» Text passage:
But dark matter? You think we wanted this "weird particle or something very like it that we persistently can't find" situation? No! The reason that the overwhelming majority of cosmologists and astrophysicists pretty solidly believe that dark matter exists (after a whole lot of skepticism when it was first proposed) is that there is very strong evidence for it from at least three radically different sets of experimental data. [Patterns in how galaxies rotate (the original), gravitational lensing to locate and quantify mass in galaxy clusters (including cluster collisions like the "Bullet Cluster"), and the overall history of cosmological evolution.] And not only do all three lines of evidence indicate "dark matter exists", but as I understand it, they all independently indicate a consistent amount of dark matter (relative to the observable ordinary matter).

People have tried to come up with modified theories that eliminate the need for dark matter for years and years (once they gave up suggesting the observations themselves might be faulty): it would be so much more satisfying, especially in light of our continued failure to find any sort of "stuff" that the dark matter might be made of. But as I understand it, every modification of basic theory that's so far been proposed to give a different explanation of one of those pieces of evidence has had nothing at all to say about the other two. And while maybe you could come up with a different theory modification to account for each line of evidence separately, at that point the coincidence starts to seem far less plausible even than "particle we can't find". ("Our otherwise solidly established theories are wrong in three very specific but unrelated ways, each tuned to match the effects we'd see from the exact same amount of dark matter.")

And yet somehow, the notion has taken root among a whole bunch of non-experts that this is all somehow a conspiracy or a group delusion or a stubborn self-interested refusal to consider other answers. I'll never pretend that science is perfect or immune to groupthink! But for goodness sake, aim that skepticism in some direction where the observational evidence is less overwhelming. (And before you just pick another field to go after, maybe first think carefully about what factors led you to disagree with the experts on this one where it really, really wasn't justified.)

1 comments

The problem is not group think or conspiracies as you believe. I suspect you believe that must be the counter-position due to emotional investment and low empathy.

» Required actions:
[1] In the passage on dark matter, do the following statements agree with the text? (a) Dark matter was accepted without skepticism when it was first proposed. (b) Gravitational lensing is named as one line of evidence for dark matter. (c) Each proposed modification of basic theory explains all three pieces of evidence. Answer each with yes or no and quote the deciding words.
[2] Write out the part of the passage on dark matter that opens with the words containing "And yet somehow, the" and closes with "and low empathy.", swapping in "doubt" wherever "skepticism" appears.
[3] Which cluster collision does the passage on dark matter name as an example?

» Raw data:
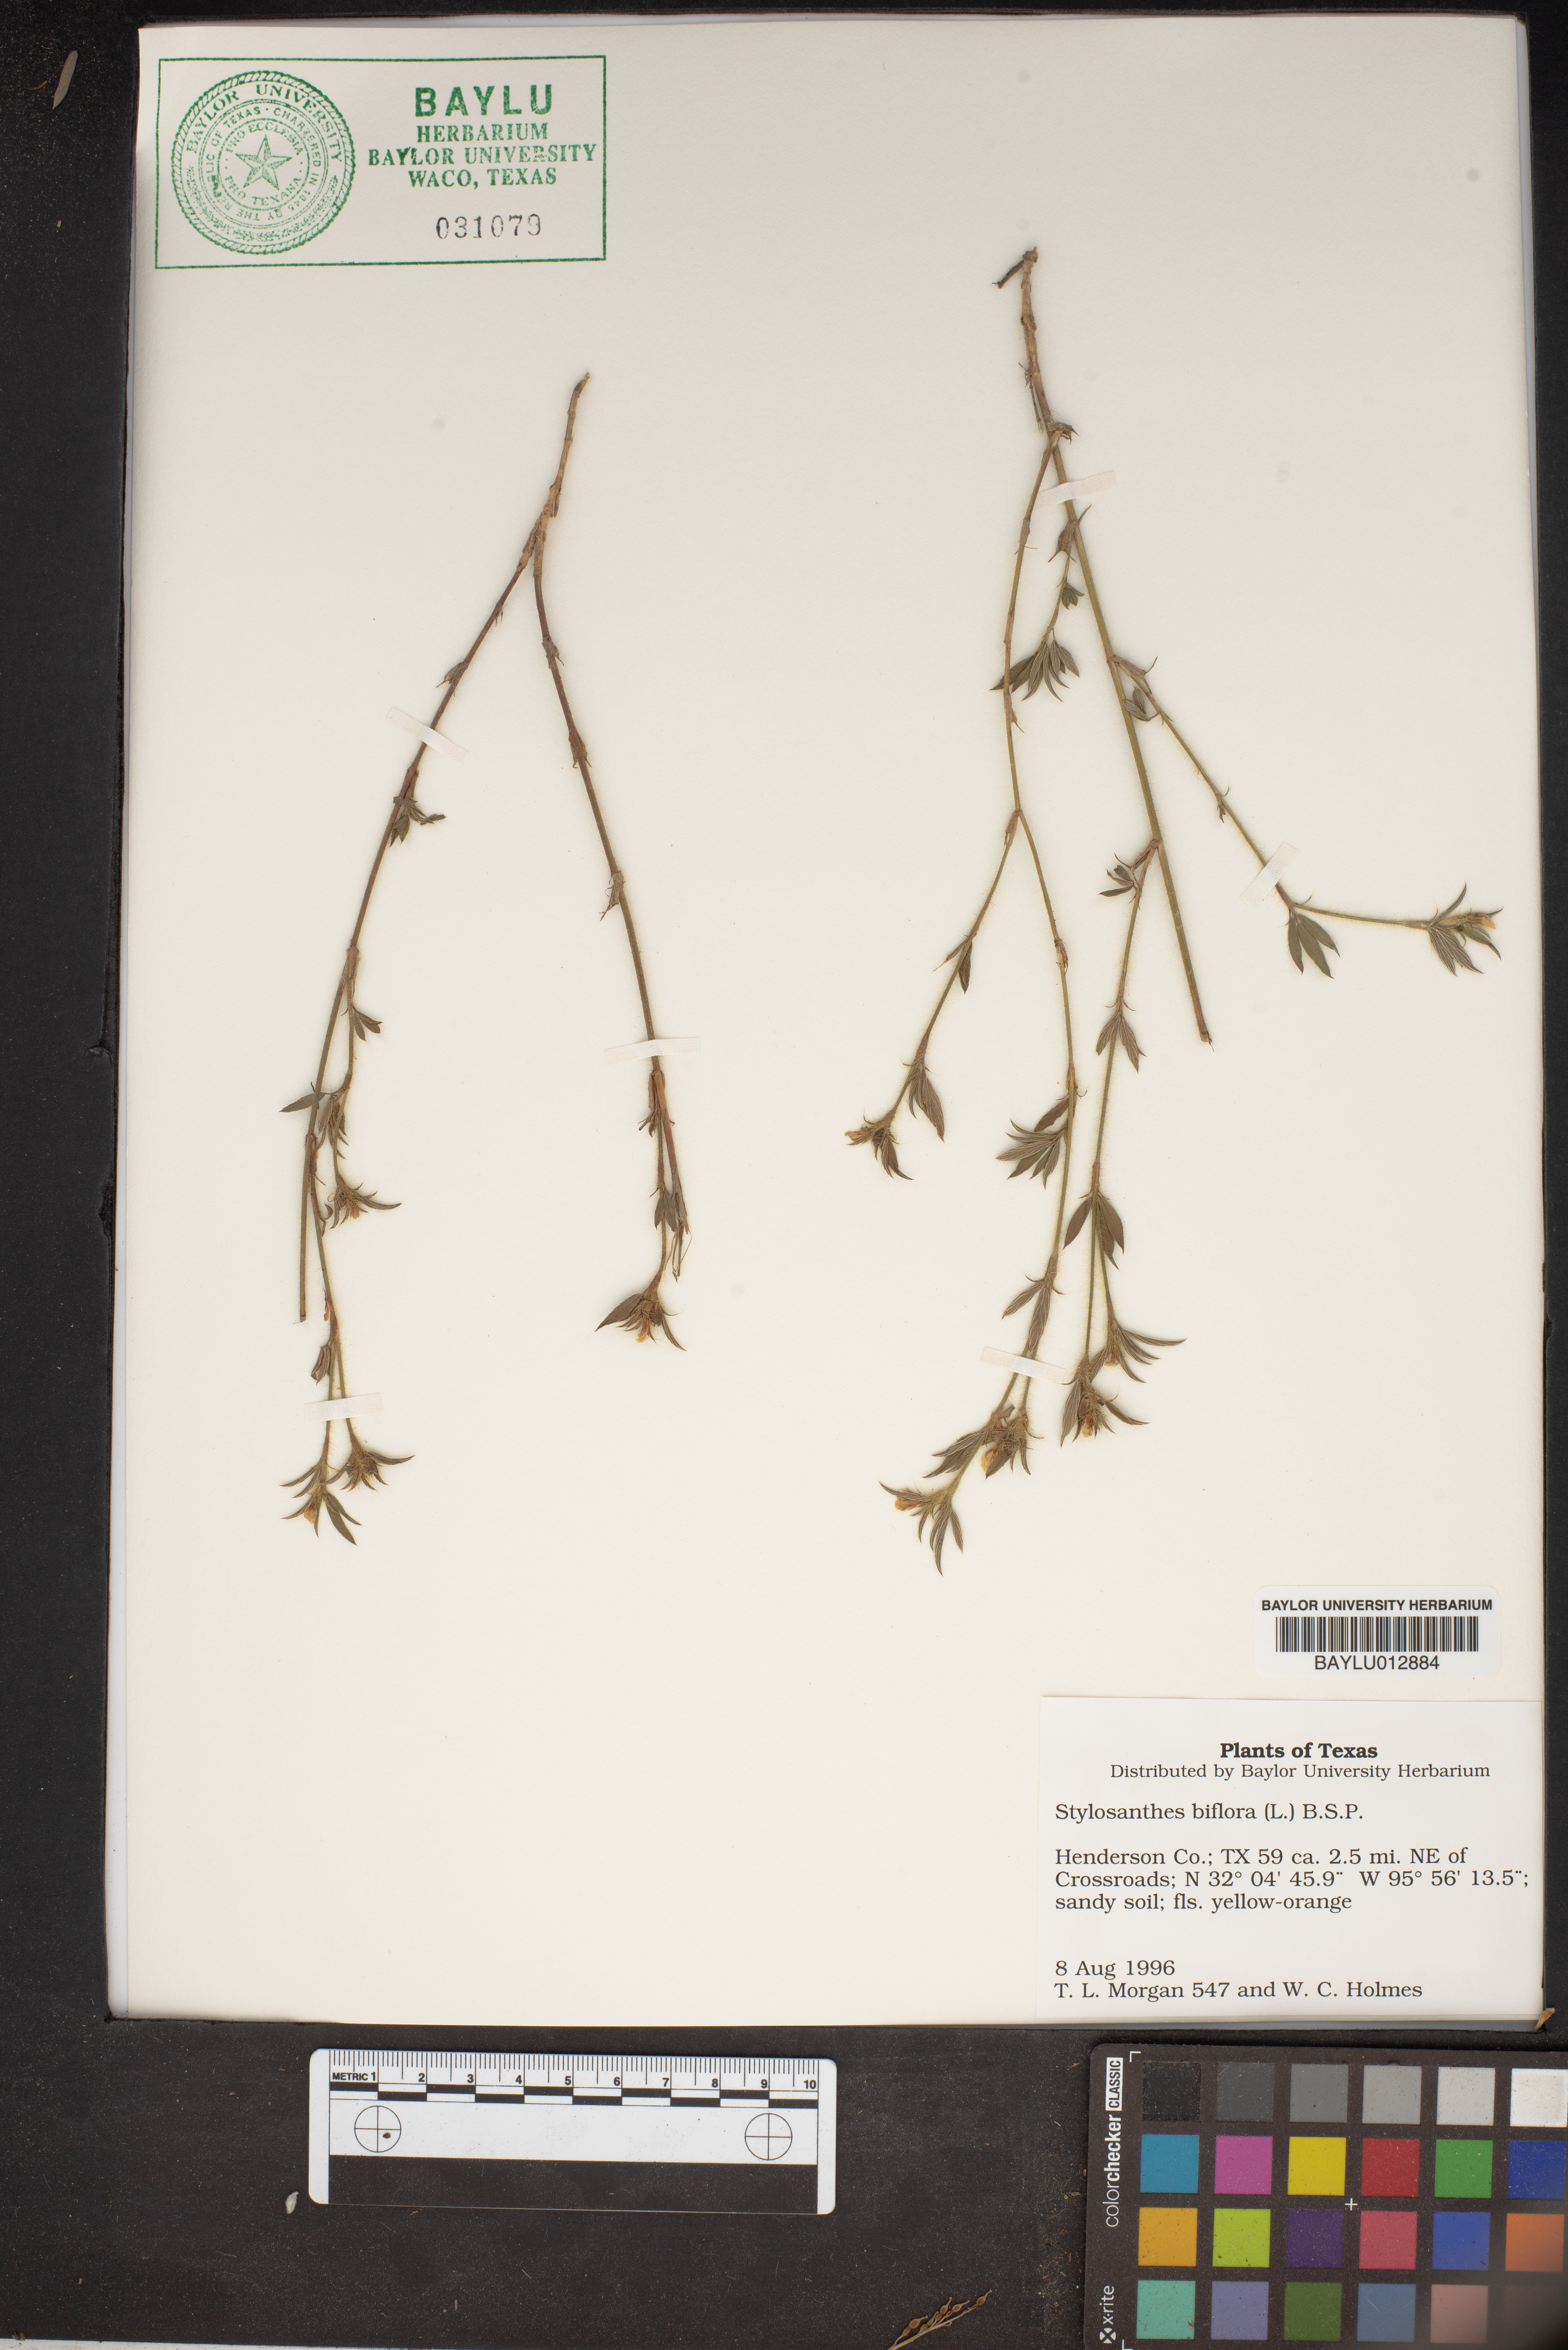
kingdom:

» Expected results:
[1]
(a) No: "after a whole lot of skepticism when it was first proposed"
(b) Yes: "gravitational lensing to locate and quantify mass in galaxy clusters"
(c) No: "has had nothing at all to say about the other two"

[2]
And yet somehow, the notion has taken root among a whole bunch of non-experts that this is all somehow a conspiracy or a group delusion or a stubborn self-interested refusal to consider other answers. I'll never pretend that science is perfect or immune to groupthink! But for goodness sake, aim that doubt in some direction where the observational evidence is less overwhelming. (And before you just pick another field to go after, maybe first think carefully about what factors led you to disagree with the experts on this one where it really, really wasn't justified.)

1 comments

The problem is not group think or conspiracies as you believe. I suspect you believe that must be the counter-position due to emotional investment and low empathy.

[3] The "Bullet Cluster"